• _Data shown_:
========================

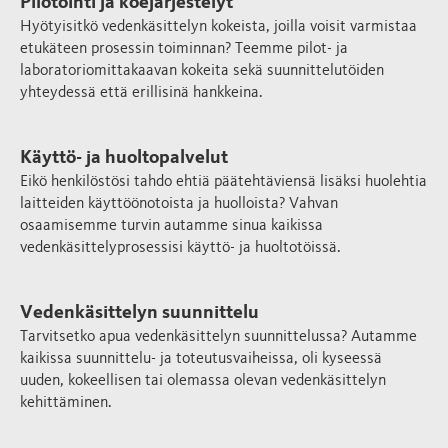
Pilotointi ja koejärjestelyt
Hyötyisitkö vedenkäsittelyn kokeista, joilla voisit varmistaa
etukäteen prosessin toiminnan? Teemme pilot- ja
laboratoriomittakaavan kokeita sekä suunnittelutöiden
yhteydessä että erillisinä hankkeina.
Käyttö- ja huoltopalvelut
Eikö henkilöstösi tahdo ehtiä päätehtäviensä lisäksi huolehtia
laitteiden käyttöönotoista ja huolloista? Vahvan
osaamisemme turvin autamme sinua kaikissa
vedenkäsittelyprosessisi käyttö- ja huoltotöissä.
Vedenkäsittelyn suunnittelu
Tarvitsetko apua vedenkäsittelyn suunnittelussa? Autamme
kaikissa suunnittelu- ja toteutusvaiheissa, oli kyseessä
uuden, kokeellisen tai olemassa olevan vedenkäsittelyn
kehittäminen.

========================

• _Task details_: Exactly as they stand, set down the lines from the start of the material through the line with "vedenkäsittelyprosessisi käyttö- ja", both ends included, omitting the pictures.

• _Expected answer_:
Pilotointi ja koejärjestelyt
Hyötyisitkö vedenkäsittelyn kokeista, joilla voisit varmistaa
etukäteen prosessin toiminnan? Teemme pilot- ja
laboratoriomittakaavan kokeita sekä suunnittelutöiden
yhteydessä että erillisinä hankkeina.
Käyttö- ja huoltopalvelut
Eikö henkilöstösi tahdo ehtiä päätehtäviensä lisäksi huolehtia
laitteiden käyttöönotoista ja huolloista? Vahvan
osaamisemme turvin autamme sinua kaikissa
vedenkäsittelyprosessisi käyttö- ja huoltotöissä.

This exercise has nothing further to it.